── Source text ──

This skill extracts a single scalar field value from each Note in a Collection and returns a new Collection of Notes containing those values. It supports dot-notation paths for nested fields (for example, metadata.uri). The result excludes Notes that do not contain the requested field.

How this skill works

Given a target Collection of JSON/dict Notes and a field path string, the skill iterates each Note and reads the specified key. If the key exists and its value is a scalar, the skill emits a new Note containing that value under the requested output variable. Notes that lack the field or violate the type contract are skipped; an empty output simply indicates no matches.

When to use it

  • You need a single top-level or nested value from each Note (e.g., titles, URIs, timestamps).
  • You want to transform a Collection of record objects into a Collection of scalar values for downstream processing.
  • You need to produce a list of fetchable URLs or identifiers for subsequent tasks.
  • You must filter out Notes that don’t contain a specific field without raising an error.

Best practices

  • Ensure the target is a Collection of dict/JSON Notes (use split to convert array Notes into a Collection first).
  • Specify nested fields using dot notation (metadata.uri, metadata.title).

───
── Extracted data ──

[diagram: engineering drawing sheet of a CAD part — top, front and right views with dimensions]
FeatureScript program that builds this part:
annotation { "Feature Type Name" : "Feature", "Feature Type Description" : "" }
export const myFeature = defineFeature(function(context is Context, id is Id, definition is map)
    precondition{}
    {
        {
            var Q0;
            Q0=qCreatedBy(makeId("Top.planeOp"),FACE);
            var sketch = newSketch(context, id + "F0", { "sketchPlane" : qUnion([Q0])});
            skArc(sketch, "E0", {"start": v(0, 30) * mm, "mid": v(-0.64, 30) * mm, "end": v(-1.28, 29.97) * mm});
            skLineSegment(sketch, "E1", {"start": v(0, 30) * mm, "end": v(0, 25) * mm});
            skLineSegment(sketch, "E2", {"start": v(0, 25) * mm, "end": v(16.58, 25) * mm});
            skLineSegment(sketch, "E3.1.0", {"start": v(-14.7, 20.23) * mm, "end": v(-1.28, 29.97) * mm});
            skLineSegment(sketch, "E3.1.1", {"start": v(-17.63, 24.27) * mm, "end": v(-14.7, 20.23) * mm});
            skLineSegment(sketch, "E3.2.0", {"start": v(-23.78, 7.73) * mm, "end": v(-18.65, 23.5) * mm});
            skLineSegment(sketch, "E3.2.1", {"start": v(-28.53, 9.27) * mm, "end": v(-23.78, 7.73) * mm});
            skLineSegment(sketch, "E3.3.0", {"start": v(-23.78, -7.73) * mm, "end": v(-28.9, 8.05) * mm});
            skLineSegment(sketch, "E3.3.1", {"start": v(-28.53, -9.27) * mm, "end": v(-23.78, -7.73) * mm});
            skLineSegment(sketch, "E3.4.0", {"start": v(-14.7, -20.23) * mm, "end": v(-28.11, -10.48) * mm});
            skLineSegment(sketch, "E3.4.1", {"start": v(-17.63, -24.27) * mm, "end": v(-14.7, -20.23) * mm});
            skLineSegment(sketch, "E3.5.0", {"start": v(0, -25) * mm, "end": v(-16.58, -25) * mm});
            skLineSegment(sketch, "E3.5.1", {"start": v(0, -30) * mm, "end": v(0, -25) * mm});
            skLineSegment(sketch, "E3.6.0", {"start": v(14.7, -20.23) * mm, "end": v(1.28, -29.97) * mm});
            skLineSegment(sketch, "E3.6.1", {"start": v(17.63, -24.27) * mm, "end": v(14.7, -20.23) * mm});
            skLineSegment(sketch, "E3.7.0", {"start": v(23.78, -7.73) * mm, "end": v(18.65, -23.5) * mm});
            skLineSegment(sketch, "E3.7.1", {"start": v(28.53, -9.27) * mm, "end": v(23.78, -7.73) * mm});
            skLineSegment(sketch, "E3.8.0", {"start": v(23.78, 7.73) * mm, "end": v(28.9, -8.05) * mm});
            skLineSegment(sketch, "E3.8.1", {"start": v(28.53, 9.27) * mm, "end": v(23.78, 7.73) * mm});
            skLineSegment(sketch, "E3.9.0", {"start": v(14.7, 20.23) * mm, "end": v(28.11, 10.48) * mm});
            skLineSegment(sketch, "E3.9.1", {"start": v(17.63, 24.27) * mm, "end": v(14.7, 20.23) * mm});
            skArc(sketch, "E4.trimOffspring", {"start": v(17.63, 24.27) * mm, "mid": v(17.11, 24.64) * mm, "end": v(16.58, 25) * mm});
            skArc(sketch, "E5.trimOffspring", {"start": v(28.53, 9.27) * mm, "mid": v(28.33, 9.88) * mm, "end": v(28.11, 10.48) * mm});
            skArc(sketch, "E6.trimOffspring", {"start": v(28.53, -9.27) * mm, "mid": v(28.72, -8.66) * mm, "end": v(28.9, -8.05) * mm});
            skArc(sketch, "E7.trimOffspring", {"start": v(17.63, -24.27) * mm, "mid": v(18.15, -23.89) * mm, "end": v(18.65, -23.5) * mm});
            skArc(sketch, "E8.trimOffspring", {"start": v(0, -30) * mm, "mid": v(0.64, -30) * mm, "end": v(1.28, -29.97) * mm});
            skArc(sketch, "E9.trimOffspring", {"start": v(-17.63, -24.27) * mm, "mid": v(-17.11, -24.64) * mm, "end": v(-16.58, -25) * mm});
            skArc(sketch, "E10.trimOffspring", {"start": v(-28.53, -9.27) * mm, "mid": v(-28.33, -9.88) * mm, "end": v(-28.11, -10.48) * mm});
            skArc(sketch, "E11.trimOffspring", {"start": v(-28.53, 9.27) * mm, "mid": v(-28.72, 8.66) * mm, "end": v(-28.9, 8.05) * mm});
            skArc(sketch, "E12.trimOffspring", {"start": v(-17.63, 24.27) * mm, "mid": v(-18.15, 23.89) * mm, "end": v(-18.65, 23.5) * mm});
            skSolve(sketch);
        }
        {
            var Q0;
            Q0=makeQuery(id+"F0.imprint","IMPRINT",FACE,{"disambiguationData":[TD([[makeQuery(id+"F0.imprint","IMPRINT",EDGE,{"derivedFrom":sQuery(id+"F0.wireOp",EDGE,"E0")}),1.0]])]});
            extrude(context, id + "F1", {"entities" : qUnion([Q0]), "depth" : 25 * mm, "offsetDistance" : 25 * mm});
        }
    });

───

__What you will do__
Continue the description of the field-extraction skill above from the point where it stops.

__Written reply__
  • Confirm the field exists in each Note; missing fields are silently excluded rather than causing failure.
  • Avoid using pluck on Notes whose field values are arrays — split arrays into separate Notes before plucking.
  • Treat an empty result as a valid outcome indicating no matches, not as an execution error.

Example use cases

  • Extract metadata.title from a Collection of paper Notes to build a title index.
  • Pluck metadata.uri values to create a Collection of URLs for a web fetcher or downloader.
  • Retrieve text fields from search results to feed into a summarization pipeline.
  • Collect char_count values from document Notes for size-based filtering or batching.

FAQ

What happens if some Notes don’t have the requested field?

Those Notes are excluded from the output. The output can be empty if no Notes contain the field; this is expected behavior, not an error.

Can I pluck an array field directly?

No. Pluck requires scalar values. If a Note contains an array, use split to convert the array into a Collection of Notes first, then pluck the scalar element from each resulting Note.